──────── DATASET CONTENT
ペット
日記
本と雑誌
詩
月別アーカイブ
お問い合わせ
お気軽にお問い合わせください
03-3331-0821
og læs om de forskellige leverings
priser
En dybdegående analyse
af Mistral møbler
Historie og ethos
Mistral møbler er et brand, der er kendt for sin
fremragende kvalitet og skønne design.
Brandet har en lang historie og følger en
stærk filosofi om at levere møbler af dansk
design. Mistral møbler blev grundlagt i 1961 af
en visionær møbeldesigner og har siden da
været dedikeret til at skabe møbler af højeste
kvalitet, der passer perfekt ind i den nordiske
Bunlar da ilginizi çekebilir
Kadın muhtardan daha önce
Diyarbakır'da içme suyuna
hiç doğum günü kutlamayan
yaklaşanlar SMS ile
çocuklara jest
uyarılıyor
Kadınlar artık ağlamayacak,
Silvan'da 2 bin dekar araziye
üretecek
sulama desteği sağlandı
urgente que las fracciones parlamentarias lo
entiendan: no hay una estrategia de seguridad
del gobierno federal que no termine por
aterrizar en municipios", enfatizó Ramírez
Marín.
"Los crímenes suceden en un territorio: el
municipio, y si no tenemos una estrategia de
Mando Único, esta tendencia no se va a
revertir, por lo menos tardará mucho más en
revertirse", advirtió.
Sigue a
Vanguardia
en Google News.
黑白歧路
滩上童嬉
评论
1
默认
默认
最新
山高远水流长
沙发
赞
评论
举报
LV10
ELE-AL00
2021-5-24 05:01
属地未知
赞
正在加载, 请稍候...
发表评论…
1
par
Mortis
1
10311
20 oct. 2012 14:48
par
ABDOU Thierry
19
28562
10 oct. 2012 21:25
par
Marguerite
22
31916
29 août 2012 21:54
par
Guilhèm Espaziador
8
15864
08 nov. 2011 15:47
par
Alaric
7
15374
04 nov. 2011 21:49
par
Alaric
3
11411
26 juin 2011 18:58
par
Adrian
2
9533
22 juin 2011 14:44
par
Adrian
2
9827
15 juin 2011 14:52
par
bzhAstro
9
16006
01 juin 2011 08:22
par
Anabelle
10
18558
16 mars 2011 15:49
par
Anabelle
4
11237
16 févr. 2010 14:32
────────────────
WHAT YOU NEED TO DO: Could you copy out every row above word for word, changing nothing?

FINISHED TASK:
ペット
日記
本と雑誌
詩
月別アーカイブ
お問い合わせ
お気軽にお問い合わせください
03-3331-0821
og læs om de forskellige leverings
priser
En dybdegående analyse
af Mistral møbler
Historie og ethos
Mistral møbler er et brand, der er kendt for sin
fremragende kvalitet og skønne design.
Brandet har en lang historie og følger en
stærk filosofi om at levere møbler af dansk
design. Mistral møbler blev grundlagt i 1961 af
en visionær møbeldesigner og har siden da
været dedikeret til at skabe møbler af højeste
kvalitet, der passer perfekt ind i den nordiske
Bunlar da ilginizi çekebilir
Kadın muhtardan daha önce
Diyarbakır'da içme suyuna
hiç doğum günü kutlamayan
yaklaşanlar SMS ile
çocuklara jest
uyarılıyor
Kadınlar artık ağlamayacak,
Silvan'da 2 bin dekar araziye
üretecek
sulama desteği sağlandı
urgente que las fracciones parlamentarias lo
entiendan: no hay una estrategia de seguridad
del gobierno federal que no termine por
aterrizar en municipios", enfatizó Ramírez
Marín.
"Los crímenes suceden en un territorio: el
municipio, y si no tenemos una estrategia de
Mando Único, esta tendencia no se va a
revertir, por lo menos tardará mucho más en
revertirse", advirtió.
Sigue a
Vanguardia
en Google News.
黑白歧路
滩上童嬉
评论
1
默认
默认
最新
山高远水流长
沙发
赞
评论
举报
LV10
ELE-AL00
2021-5-24 05:01
属地未知
赞
正在加载, 请稍候...
发表评论…
1
par
Mortis
1
10311
20 oct. 2012 14:48
par
ABDOU Thierry
19
28562
10 oct. 2012 21:25
par
Marguerite
22
31916
29 août 2012 21:54
par
Guilhèm Espaziador
8
15864
08 nov. 2011 15:47
par
Alaric
7
15374
04 nov. 2011 21:49
par
Alaric
3
11411
26 juin 2011 18:58
par
Adrian
2
9533
22 juin 2011 14:44
par
Adrian
2
9827
15 juin 2011 14:52
par
bzhAstro
9
16006
01 juin 2011 08:22
par
Anabelle
10
18558
16 mars 2011 15:49
par
Anabelle
4
11237
16 févr. 2010 14:32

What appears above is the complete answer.